We went through something similar when DS (DC2) was little. Tbh, DD still can be a pain about bedtimes, we're just more used to it now.

Anyway, what I found helpful is we worked out a bedtime routine which worked with the baby too (I used to feed him while sitting on the bathroom floor while DD had her bath!). Then I drew it out as a series of pictures. e.g. teeth, bath, pyjamas, story/milk, bed. DD enjoyed telling us what to do next, and it made it more about following the routine and less about her/the baby/us. We could also say, the picture only has one book, one teddy etc, so that is 'the rule'.

Another thing we've done is have the story bit on the living room, snuggled up next to me while I'm feeding the baby, then DH would whisk her off to bed.

Mummyloveskisses · 15/05/2011 20:42

This is exactly how my DD (3.4years) acts.... I have a DS2 (14 months) and this started about 7 months ago. I have found it easier to kind of meet her half way. I figured she was going through a huge adjustment and needed to feel particially in control and that she was getting me to herself so her demands are more stories, songs before bed, different teddys, drink and using loo.... and occasionally we get the sock one.

OK instead of having the nightly disagreements I set new rules for bedtime, that include some of her wants this way she knows what will be happening and there is no nighttime negotiations :) so this is how we go...

After her bath which DH does he dries and dresses her (which first she moaned about but she was told that daddy does that then I will read) then he goes gets the drink (2 mouthfuls) I take her to the loo, I say its too hot for socks or its chilly put on socks, she has her drink I read 2 stories (it was 1 but she asked for more and more so 2 has been ''agreed'') and then 2 songs (again more was wanted but 2 was ''agreed'') then light off and night. TBH once this was agreed it was only a couple of days with reminders of the new rules and she settled into it....

I couldn't bf (tried but no milk) so didn't have that issue so maybe another mummy has an idea about that.... I am assuming it is too early into bf to introduce a bottle for your DH to give.... oh and your right it definately gets easier.

Oh and I think DH needs a slap for showing her the nappies.... sounds like a DH I have :)

Tgger · 15/05/2011 22:28

Maybe you can feed the little one first, hand little one over to DH and then you can do DD1s bedtime routine just the 2 of you, quality time Smile.

Or, if baby is firmly attached so to speak (as they often are this age) then perfect the art of BF whilst concentrating on DD1- maybe if DD1 sees she still gets most of the attention even when DD2 is present- at bedtime in particular- then she will not be so demanding?

Does she nap? If so, maybe she could quit or cut down so she is more tired for bedtime?
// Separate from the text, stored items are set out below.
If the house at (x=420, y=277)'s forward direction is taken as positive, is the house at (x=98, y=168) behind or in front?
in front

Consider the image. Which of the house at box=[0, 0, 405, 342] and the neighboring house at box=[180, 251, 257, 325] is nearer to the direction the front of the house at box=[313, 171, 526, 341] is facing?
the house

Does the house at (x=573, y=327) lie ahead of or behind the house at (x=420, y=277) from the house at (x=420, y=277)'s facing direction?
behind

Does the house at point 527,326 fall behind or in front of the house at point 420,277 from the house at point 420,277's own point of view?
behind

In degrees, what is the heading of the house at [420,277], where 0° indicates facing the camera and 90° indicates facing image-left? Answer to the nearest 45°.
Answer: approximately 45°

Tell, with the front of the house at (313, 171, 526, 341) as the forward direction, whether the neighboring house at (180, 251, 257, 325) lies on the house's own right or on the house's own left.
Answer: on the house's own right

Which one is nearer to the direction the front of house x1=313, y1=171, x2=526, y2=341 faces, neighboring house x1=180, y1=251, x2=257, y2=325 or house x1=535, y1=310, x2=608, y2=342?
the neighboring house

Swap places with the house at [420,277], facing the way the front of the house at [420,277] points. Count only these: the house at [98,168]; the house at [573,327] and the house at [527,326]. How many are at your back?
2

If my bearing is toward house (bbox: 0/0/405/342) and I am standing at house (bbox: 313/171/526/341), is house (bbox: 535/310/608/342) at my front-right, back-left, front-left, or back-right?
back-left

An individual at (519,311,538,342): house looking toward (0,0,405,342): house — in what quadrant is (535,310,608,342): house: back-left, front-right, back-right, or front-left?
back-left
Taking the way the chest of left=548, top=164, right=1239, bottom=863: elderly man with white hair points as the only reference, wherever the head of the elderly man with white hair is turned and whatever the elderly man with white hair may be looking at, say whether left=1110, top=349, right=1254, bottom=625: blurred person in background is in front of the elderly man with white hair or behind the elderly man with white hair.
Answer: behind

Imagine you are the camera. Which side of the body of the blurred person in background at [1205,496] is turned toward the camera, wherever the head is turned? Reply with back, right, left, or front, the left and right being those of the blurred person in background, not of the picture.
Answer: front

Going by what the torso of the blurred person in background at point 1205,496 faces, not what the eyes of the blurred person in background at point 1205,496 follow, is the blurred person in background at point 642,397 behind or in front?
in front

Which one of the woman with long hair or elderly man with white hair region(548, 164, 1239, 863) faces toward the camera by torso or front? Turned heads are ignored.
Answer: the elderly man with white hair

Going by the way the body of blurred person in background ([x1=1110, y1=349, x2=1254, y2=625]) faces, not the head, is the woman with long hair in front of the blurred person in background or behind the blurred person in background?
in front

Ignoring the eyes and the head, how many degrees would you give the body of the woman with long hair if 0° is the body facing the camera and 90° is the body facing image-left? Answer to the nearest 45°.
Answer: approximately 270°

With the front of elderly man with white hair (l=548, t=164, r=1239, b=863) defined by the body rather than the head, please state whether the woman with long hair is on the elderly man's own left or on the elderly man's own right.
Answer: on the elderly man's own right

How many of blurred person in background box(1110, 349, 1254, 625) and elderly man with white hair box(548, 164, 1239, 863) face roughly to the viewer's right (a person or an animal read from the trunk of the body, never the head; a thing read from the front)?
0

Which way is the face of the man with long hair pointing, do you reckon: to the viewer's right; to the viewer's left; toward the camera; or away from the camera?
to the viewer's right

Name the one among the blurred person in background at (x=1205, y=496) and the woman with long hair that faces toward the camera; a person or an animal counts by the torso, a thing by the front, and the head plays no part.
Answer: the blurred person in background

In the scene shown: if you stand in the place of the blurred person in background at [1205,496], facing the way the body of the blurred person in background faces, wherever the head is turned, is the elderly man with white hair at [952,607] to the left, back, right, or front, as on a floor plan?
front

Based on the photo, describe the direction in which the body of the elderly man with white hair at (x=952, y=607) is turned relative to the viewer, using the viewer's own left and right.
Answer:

yes.. it will get easier when little one is more predictable. You have about 8/9 weeks to go- well my DD got much better by 12 weeks and I managed to get her to go down with DS (25 months between them) at 7.30 at 12 weeks. Recommended!!!!!- was BF too. Afraid I can't really remember what I did re the routine- I think DH did DS's bath like you actually, often used to wait for him to come home from work to do it....

bessie26 · 16/05/2011 21:46

Many thanks for your replies, it's always comforting to know you're not the only one & that it shouldn't last too long!

Will defo be doing the story thing, and prob need to shorten her afternoon nap too (or at least get her running around a bit more after tea!)

I got DH to do bath & bed with her tonight & that seemed to go pretty well so think they will be doing that a bit more often! DH is playing golf tomorrow though, so I'm on my own with them both!